Top of Exercise passage

Patrick Bade | Feodor Chaliapin The Twentieth-Centuries’ Greatest Singing Actor | 06.01.22

- [Judy] Hi, Patrick, how are you?

  • I’m very well, how are you?

  • [Judy] Good, thank you. I see that you’re back in London ‘cause it’s all nice and dark where you are.

  • Exactly, it’s the black hole of Calcutta.

  • [Judy] So that’s just, if anybody asks why he’s sitting in the dark, that’s just the way that it is in Patrick’s flat.

  • [Patrick] Mm.

  • [Judy] Susan is saying the images that you have on the screen look absolutely delicious.

  • Yes, I’m sure it would make a very nice meal, actually, wouldn’t it? All together, starter, main course, to desserts.

  • [Judy] Definitely, well, Patrick, I’ll hand over to you whenever you’re ready. Welcome, everybody, and over to you.

Visuals displayed and music played during presentation.

  • Thank you, thank you, Judy. Well, Feodor Chaliapin belongs to that tiny elite of celebrated performers whose names are associated with popular dishes. I wonder how many of you can identify the names associated with all these dishes. But I will go through them with you. Pavlova, of course. And it should be light as a feather. And the meringue does indeed quite look like her tutu. Very different, not quite so light, pollo Tetrazzini. Named after the great coloratura soprano. She was a lovely, cuddly lady. And she liked nothing better than to whip up bowls of pasta for her colleagues backstage at the opera. This is peche Melba. Invented by the great French chef Escoffier in 1892 as a compliment to Nellie Melba when she stayed at the Savoy Hotel in London. And finally, of course, this is steak Chaliapin. And this was invented by a Japanese chef in 1936 when Chaliapin was on one of his last world tours. And he suffered from toothache, but he wanted to eat a steak.

Bottom of Exercise passage
Top of Source material

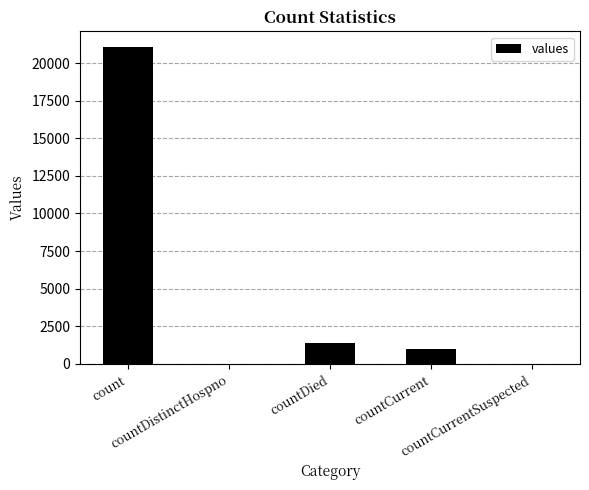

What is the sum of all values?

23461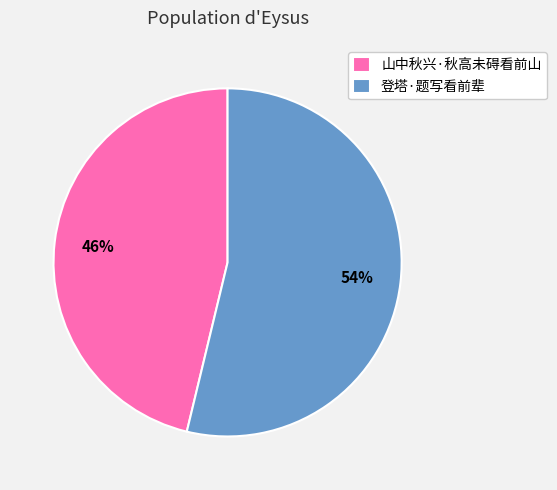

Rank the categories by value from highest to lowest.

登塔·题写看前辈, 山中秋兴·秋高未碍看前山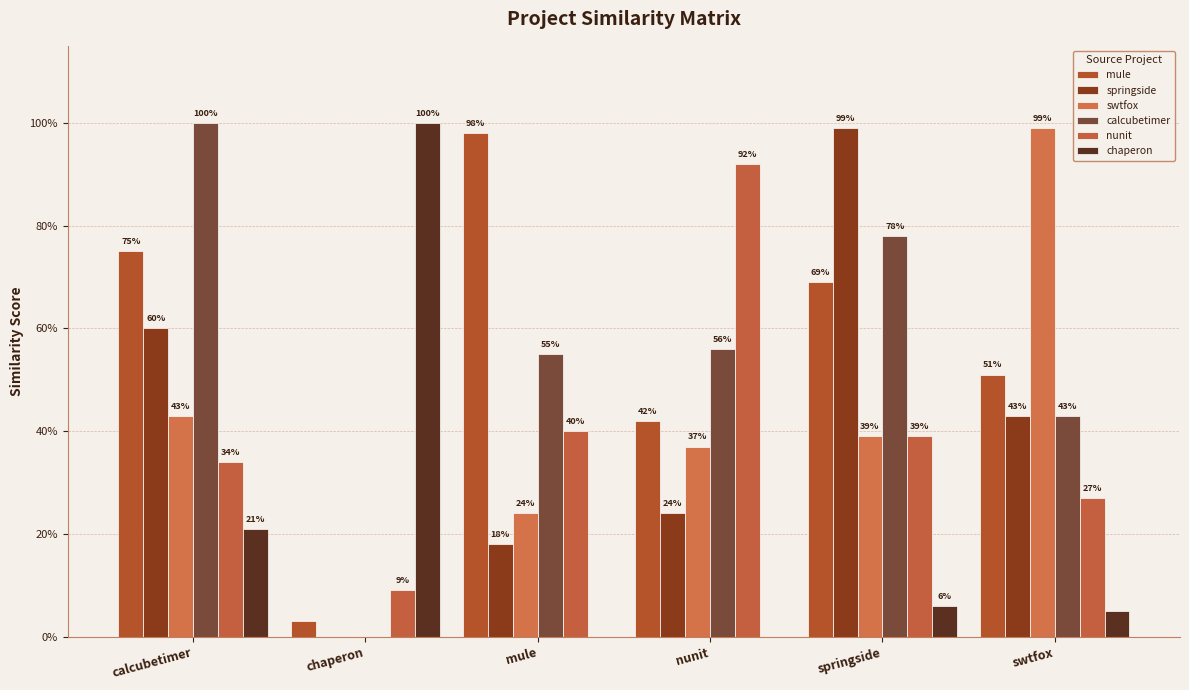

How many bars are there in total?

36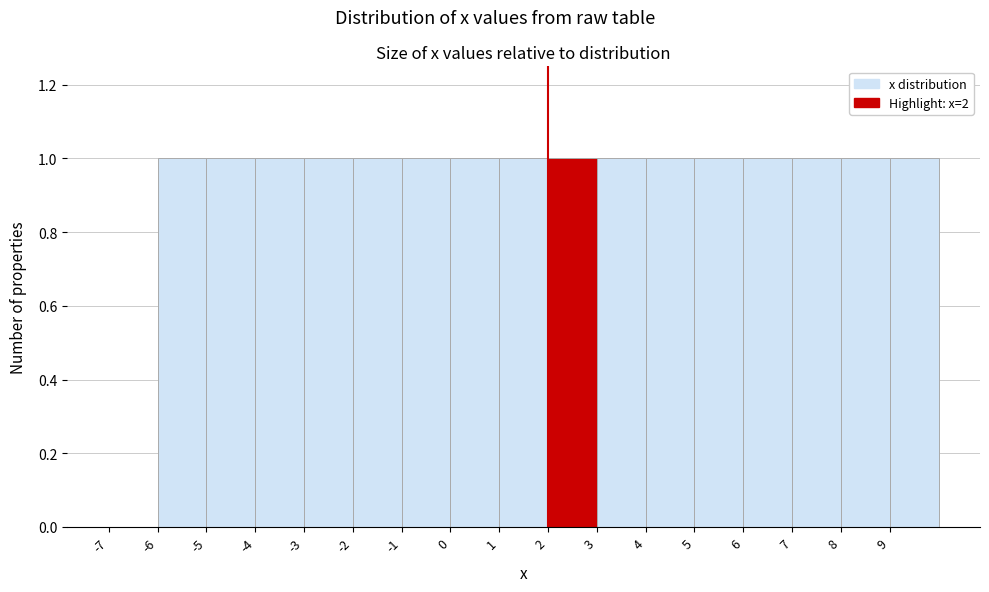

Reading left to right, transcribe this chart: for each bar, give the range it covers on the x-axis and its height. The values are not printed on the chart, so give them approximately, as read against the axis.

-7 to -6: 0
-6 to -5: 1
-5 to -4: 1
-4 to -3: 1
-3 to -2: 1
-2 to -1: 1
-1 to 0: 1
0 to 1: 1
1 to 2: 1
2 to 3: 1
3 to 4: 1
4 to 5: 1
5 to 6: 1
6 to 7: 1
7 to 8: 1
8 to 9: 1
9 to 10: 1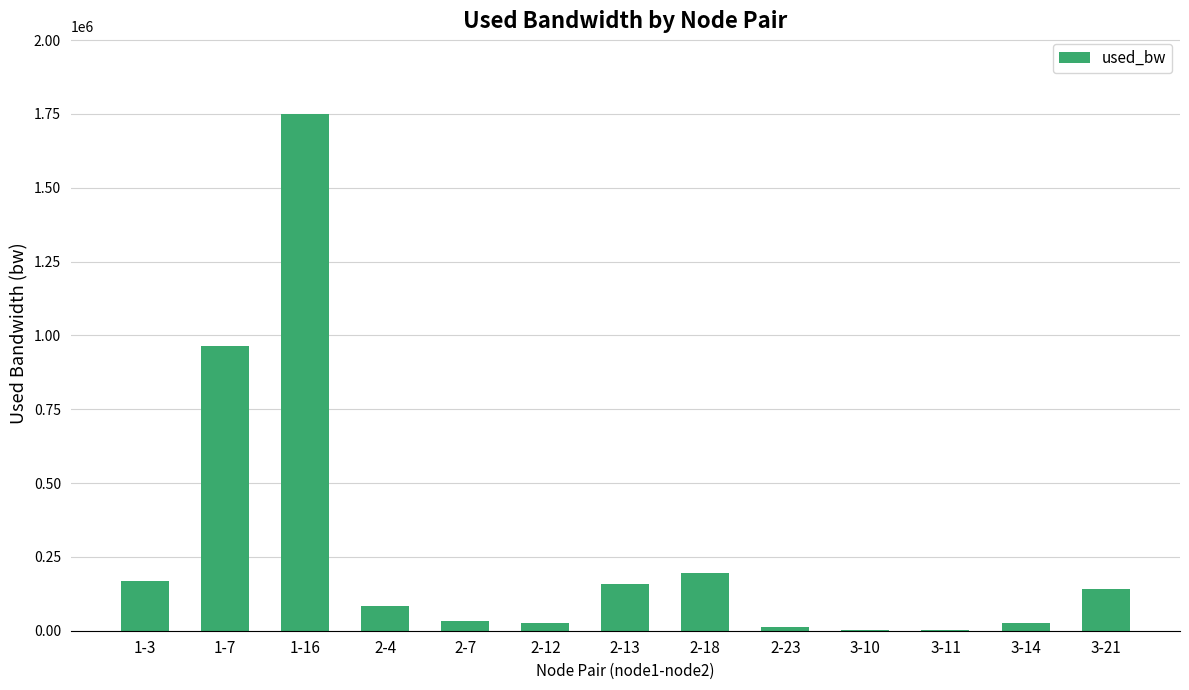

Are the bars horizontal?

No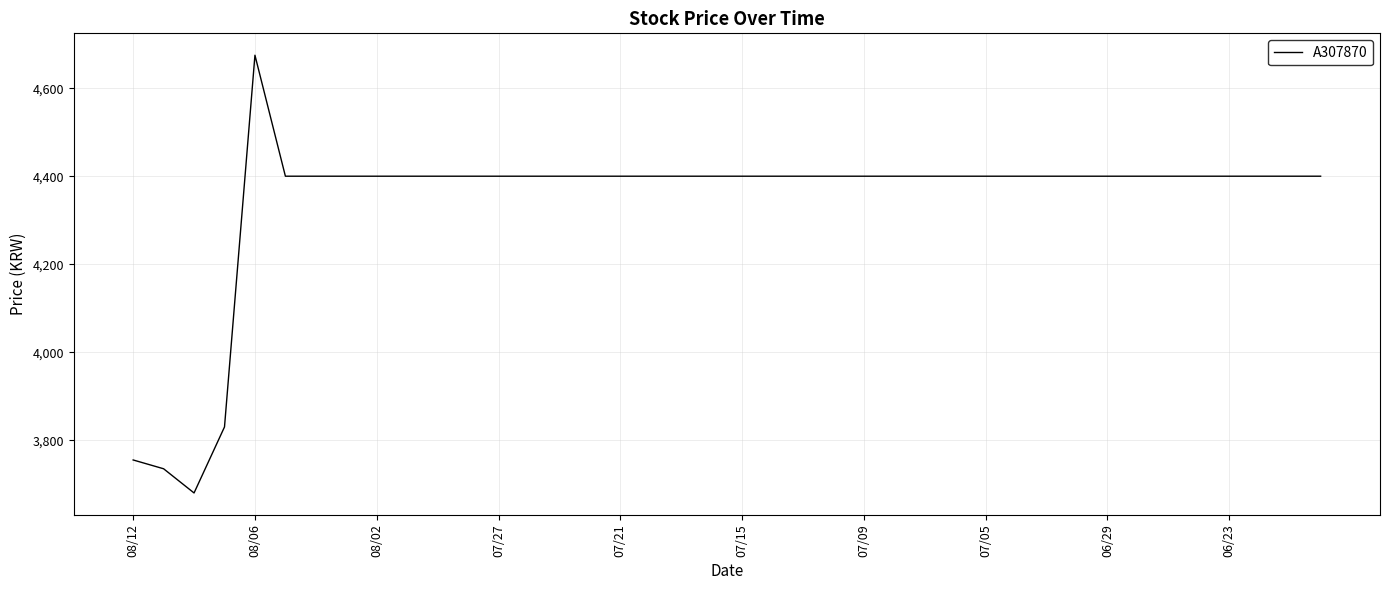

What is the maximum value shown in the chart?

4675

Bottom of Source material

Continue the transcript of the talk on Feodor Chaliapin from its last sentence, keeping the speaker's voice.

So this Japanese chef came up with a method of marinating steaks that it would just melt in the mouth and not need much chewing. This is an advertisement for HMV recordings of Chaliapin. It dates from about 1930. And you could see Chaliapin, the world’s greatest operatic artist. And for once I think one can say that this is an advertisement that tells the truth and nothing but the truth. It doesn’t say that he was, had the most beautiful voice in the world. And it doesn’t say that he was the greatest singer. Even if we’re just going to confine ourselves to basses. I think for me, it would be Ezio Pinza who you see on the left, who would get the accolade of the most beautiful bass voice of the 20th Century. He was also incidentally, a very, very fine stage actor. You can hear that in wonderful broadcasts of live performances from the Met. But ultimately, in the supremely-testing role of Boris Godunov, for instance, he was really no match for the genius, one can only say, of Chaliapin.

For my vote, for the greatest bass singer on record would be Pol Plancon. And he was universally recognised during his career, end of 19th, beginning of 20th Century, as the most polished, not just bass, actually any singer. A miraculous technique with fantastic florid work and trills, and so on. So, no, and at the time, people in the early 1900s, various critics, while praising Chaliapin, pointed out that his technique was certainly no match for that of Pol Plancon. So what was it that’s so special about him? Well, you could say rather like the silent film star Lon Cheney, who was always known as The Man of a Thousand Faces, Chaliapin was a man of a thousand faces. Part of his genius was actually makeup. He did his own makeup.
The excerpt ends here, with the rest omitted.